The company said that it will be offering several versions starting with at least four 250 GB hard drives in a shell that is slightly smaller than a Mac mini computer. The drives can be upgraded by the owners later on, if they wish to do so.
What makes the J4 box interesting is its Thunderbolt interface, which will enable data transfer rates of up to 700 MB/s in read processes if equipped with SSDs. The device also supports daisy-chaining via a second Thunderbolt port. While the initial version of the J4 is exclusively targeting Mac devices, Promise said that it has plans for a Windows version as well.
According to the manufacturer, the device is scheduled to become available in June of this year. There was no information how much the J4 will cost.
No point in wasting money on four 250GB drives just to replace them with something 'better' :-)
http://goo.gl/W94VJ
How much is it? I don't quite think you belong on a hardware forum methinks. lol.
Hopefully they release ones with larger capacities or just leave them empty and let end users throw their own in.
Thunderbolt is theoretically 2x as fast as USB 3.0, (its more like 2.2x in real world due to USB overheads) if your using a HDD with 90MB/s transfer speeds it wont make a difference, if your using a RAID array like being discussed here then TB is a big advantage over USB 3.0 bottlenecks.
Do you mean to say USB "2.0" Because if not your response doesn't make much sense.

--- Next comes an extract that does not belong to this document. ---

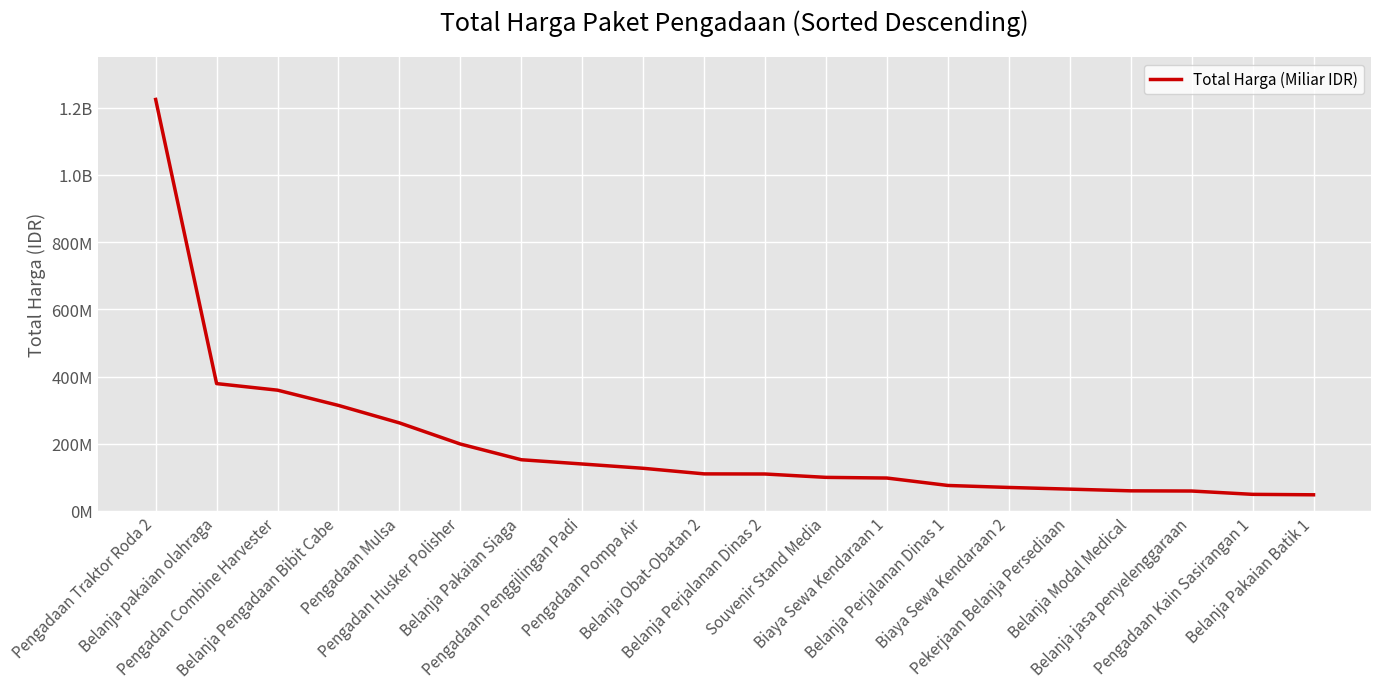

Approximately how many times larger is the value at Belanja Modal Medical compared to Pengadaan Penggilingan Padi?

0.4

The article I read put TB head to head with USB 2 & 3.0. TB only finished transferring the file 2.2 seconds faster than USB 3.0. That is nowhere near 2.2x or even 2x faster than USB 3.0. This was a actual speed test done by transferring files to an SSD Macbook, so forget theoretical speeds. The whole point of my first post was to make it understood that Apple's "theoretical" TB speed predictions are way off mark. Take into account the extra money you have to spend to buy the TB cable and the extra speed doesn't really seem like increased value. As for the RAID array, that's a moot point seeing ass if you did the same thing in a USB 3.0 array you would remove the bottlenecks and still not have to spend extra money on proprietary equipment. So yes a RAID TB set up would beat the hell out of a single USB 3.0 drive, but it would only marginally exceed the same RAID USB 3.0 set up. Not trying to be a dick, it's just that unless you meant 2.0 instead of "3.0", your post makes little sense.
TB lays waste to FW800. I wish they'd release some 2.5" TB enclosures that I could find out my local retailer.
No I did not mean USB 2.0 I meant 3.0, in the test you mentioned the speeds were the same because both of them were a lot faster than the drive being tested. In a RAID environment its entirely possible that 4 drives could surpass the bandwidth of USB 3.0 (625MB/s theoretical,
I am NOT paying $50 for a stupid cable. I'm sorry. I'll pay extra money for devices that have the electronics built in, but it's just idiotic to move expensive parts to a component that frequently breaks.
What about eSATA? The cables cost next to nothing and it's about as fast as plugging it into the motherboard directly.
Yes eSATA is quick too but it also requires external/additional power.